Vertical Farming ja, aber als Ergänzung

Interview mit Expertin Heike Mempel

06.04.2020

Kommt unser Gemüse in Zukunft aus der Vertical Farm oder weiterhin vom Feld? Sowohl als auch, denkt Heike Mempel. Die Professorin für Gewächshaustechnik an der Hochschule Weihenstephan-Triesdorf sieht die Sache recht gelassen.

Von Désirée Thorn

Riesige Gewächs-Hochhäuser - das klingt nach Science-Fiction. Müssen wir uns trotzdem darauf einstellen, dass sie bald Realität werden?
Heike Mempel: Ich glaube, dass wir ein Miteinander von der ganz klassischen Landwirtschaft oder dem Gartenbau, den Gewächshäusern und dem Vertical Farming bekommen. Es gibt Bereiche, in denen Vertical Farming gegenüber den anderen Methoden Vorteile hat, und dann gibt's wieder andere Bereiche, wo die klassische Landwirtschaft die bessere Wahl ist. Vertical Farming ist somit Teil der zukünftigen pflanzenbaulichen Produktion.

Wie weit ist Vertical Farming bisher in Deutschland verbreitet?
Mempel: Deutschland ist da sicherlich nicht am weitesten vorn. Es gibt ein paar Start-ups, die sich mit Vertical Farming beschäftigen. Das ist natürlich ganz hip, aber es sind trotzdem eher Nischenprodukte. Am ehesten wird Vertical Farming zurzeit bei der Jungpflanzenproduktion eingesetzt.

Foto: Heike Mempel

Zur Person

Heike Mempel ist Professorin an der Fakultät für Gartenbau und Lebensmitteltechnologie der Hochschule Weihenstephan-Triesdorf. Dort ist sie Expertin in den Bereichen Gewächshaustechnik, Qualitätserhaltung in der Nachernte und Heizungstechnik. Für die Forschungsprojekte im Bereich Vertical Farming arbeitet die Hochschule seit 2018 auch mit einem Growtainer, einem mobilen Gewächshaus in einem Container. Darin sollen unabhängig von Umgebung und Klima optimale Produktionsbedingungen für vertikale Pflanzsysteme geschaffen werden.

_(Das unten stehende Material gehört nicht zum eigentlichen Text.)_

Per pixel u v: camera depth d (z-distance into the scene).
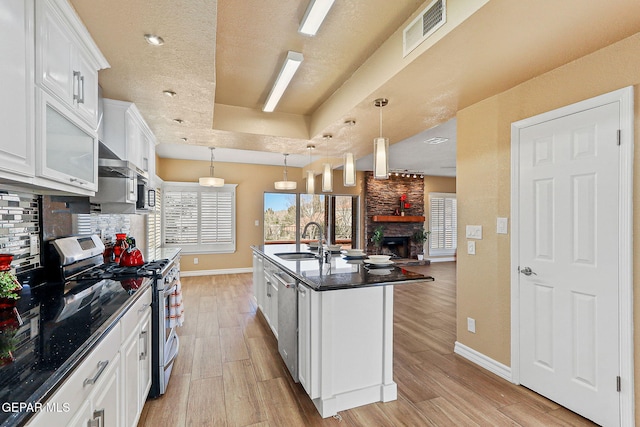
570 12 1.44
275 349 3.02
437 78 2.17
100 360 1.21
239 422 1.95
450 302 4.74
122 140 2.63
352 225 8.45
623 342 1.77
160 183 6.22
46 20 1.36
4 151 1.11
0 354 0.99
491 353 2.58
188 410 2.07
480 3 1.40
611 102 1.79
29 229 1.83
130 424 1.63
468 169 2.79
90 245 2.40
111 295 1.69
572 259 2.02
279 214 7.48
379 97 2.49
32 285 1.84
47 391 0.81
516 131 2.36
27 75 1.25
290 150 4.46
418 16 1.84
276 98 3.00
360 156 4.91
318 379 2.03
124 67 2.06
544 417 1.99
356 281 2.06
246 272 7.04
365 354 2.14
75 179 1.65
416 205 8.75
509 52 1.82
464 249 2.85
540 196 2.21
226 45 2.28
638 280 1.71
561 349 2.09
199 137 3.70
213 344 3.13
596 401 1.90
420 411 2.06
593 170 1.90
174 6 1.49
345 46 2.29
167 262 2.65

Wo liegen die Stärken von Vertical Farming?
Mempel: Einer der größten Vorteile ist, dass wir mit viel weniger Wasser auskommen. Wir haben es bewiesen: Wir können ein Kilogramm Salat mit einem Liter Wasser produzieren. Das ist selbst im Gewächshaus nicht möglich. Dieser Vorteil kommt vielleicht in Deutschland noch nicht so richtig zum Tragen, aber möglicherweise in Regionen, in denen die Wasserverfügbarkeit eine ganz andere Rolle spielt.

Die Wassereinsparungen sind enorm, die Energiekosten aber auch.
Mempel: Das stimmt. Wenn sich Vertical Farming durchsetzen soll, brauchen wir definitiv Konzepte für alternative Stromversorgungen. Die Farmen müssen mit nachwachsenden Energieträgern versorgt werden, um zu einer ressourcenverträglichen Produktion zu kommen.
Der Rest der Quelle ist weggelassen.